__PROBLEM TO SOLVE__.
In the tire-building text, where are rubber seals attached when the carcass band is bulged without the center bladder?

__READING TEXT__.

━━━━━━

Next, at the workstation F1, the applicable building drum 21 set at a circumferential reference position is rotated by the phase φ measured at the workstation F2.

By these operations, the information on the primary harmonic component of the radial run-out of the toroidally bulged and deformed carcass band CB is fed back to a tire to be built after measurement of the radial run-out waveform, thereby allowing cancellation of the primary harmonic component of the radial run-out to improve the radial run-out, thereby improving a level of RVF of a product tire which is related to the radial run-out.

Although each building drum 21 has been provided with the associated center bladder 21d and the center bladder 21d is supplied with an internal pressure to thereby toroidally bulge and deform an associated carcass band CB in the above description, it is also possible to bulge and deform a carcass band CB without the center bladder 21d, and in that case, such bulging and deforming can be conducted by attaching rubber seals for sealing an internal pressure onto cooperative outer peripheral surfaces of the bead lock portions 21b, respectively, and by supplying an internal pressure into a space enclosed by the bead lock portions 21b and the carcass band CB.

━━━━━━

__STORED DATA__.
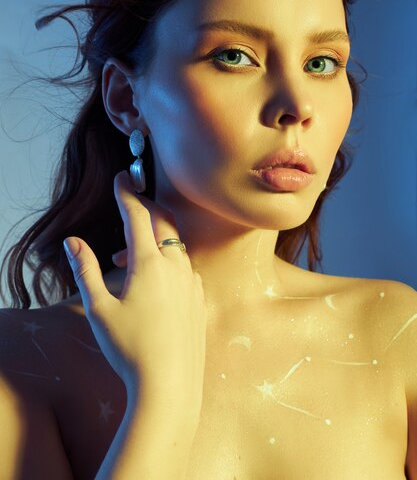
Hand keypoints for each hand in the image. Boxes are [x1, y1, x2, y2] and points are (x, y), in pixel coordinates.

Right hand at [63, 170, 206, 412]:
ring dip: (152, 240)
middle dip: (145, 207)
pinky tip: (153, 280)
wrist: (169, 386)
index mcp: (149, 263)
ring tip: (125, 257)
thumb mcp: (99, 309)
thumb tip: (73, 241)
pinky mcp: (200, 298)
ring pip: (174, 245)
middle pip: (163, 221)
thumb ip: (86, 271)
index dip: (127, 192)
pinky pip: (185, 266)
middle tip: (129, 203)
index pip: (137, 214)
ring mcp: (192, 281)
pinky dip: (168, 261)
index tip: (121, 176)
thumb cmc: (129, 349)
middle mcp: (176, 266)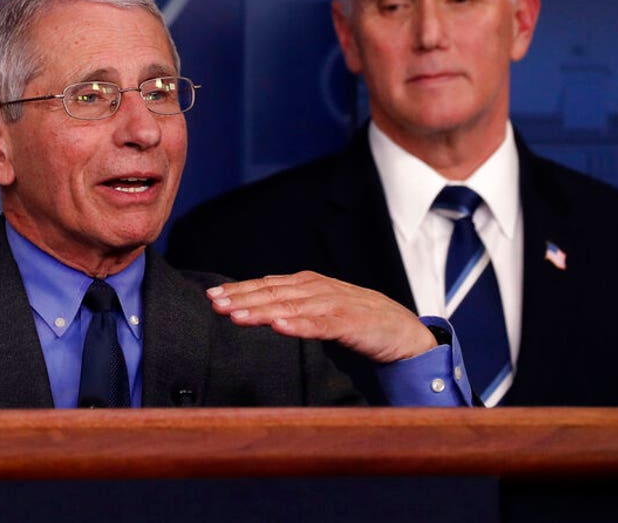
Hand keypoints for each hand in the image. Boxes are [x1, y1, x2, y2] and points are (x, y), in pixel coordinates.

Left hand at [207, 271, 436, 362]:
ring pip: (291, 307)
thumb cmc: (359, 321)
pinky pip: (321, 325)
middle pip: (274, 293)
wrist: (404, 332)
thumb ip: (294, 308)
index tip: (212, 296)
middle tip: (214, 303)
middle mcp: (319, 290)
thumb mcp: (321, 311)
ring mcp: (335, 305)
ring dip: (262, 311)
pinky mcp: (351, 323)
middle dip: (242, 298)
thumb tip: (259, 312)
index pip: (268, 286)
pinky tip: (279, 326)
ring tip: (236, 315)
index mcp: (310, 285)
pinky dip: (298, 325)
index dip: (240, 290)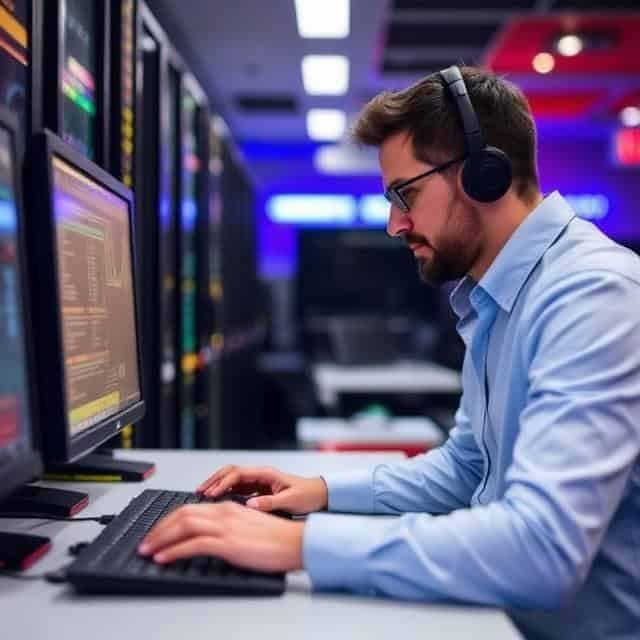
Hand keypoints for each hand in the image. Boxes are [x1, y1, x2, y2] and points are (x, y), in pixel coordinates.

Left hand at [138, 501, 304, 571]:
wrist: (295, 542)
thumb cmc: (277, 538)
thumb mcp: (247, 527)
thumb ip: (228, 527)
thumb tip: (210, 538)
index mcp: (228, 507)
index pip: (190, 509)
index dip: (169, 520)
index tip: (157, 532)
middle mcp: (224, 512)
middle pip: (182, 513)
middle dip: (159, 528)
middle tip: (146, 541)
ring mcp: (225, 526)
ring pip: (183, 525)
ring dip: (160, 538)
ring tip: (147, 550)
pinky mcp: (228, 542)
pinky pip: (193, 544)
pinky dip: (173, 550)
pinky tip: (163, 558)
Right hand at [197, 465, 327, 514]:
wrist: (318, 495)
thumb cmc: (307, 495)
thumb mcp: (290, 500)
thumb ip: (270, 503)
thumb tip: (250, 505)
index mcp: (266, 474)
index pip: (238, 473)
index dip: (223, 482)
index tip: (211, 493)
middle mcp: (260, 475)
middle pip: (230, 472)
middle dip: (214, 480)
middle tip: (200, 492)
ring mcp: (258, 482)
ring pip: (231, 480)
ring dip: (217, 486)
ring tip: (202, 496)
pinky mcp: (258, 490)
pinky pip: (237, 488)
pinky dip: (225, 492)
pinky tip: (217, 501)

━━━━━━

__TASK RESPONSE__.
Onto cooperative outer peripheral surfaces of the bead lock portions 21b.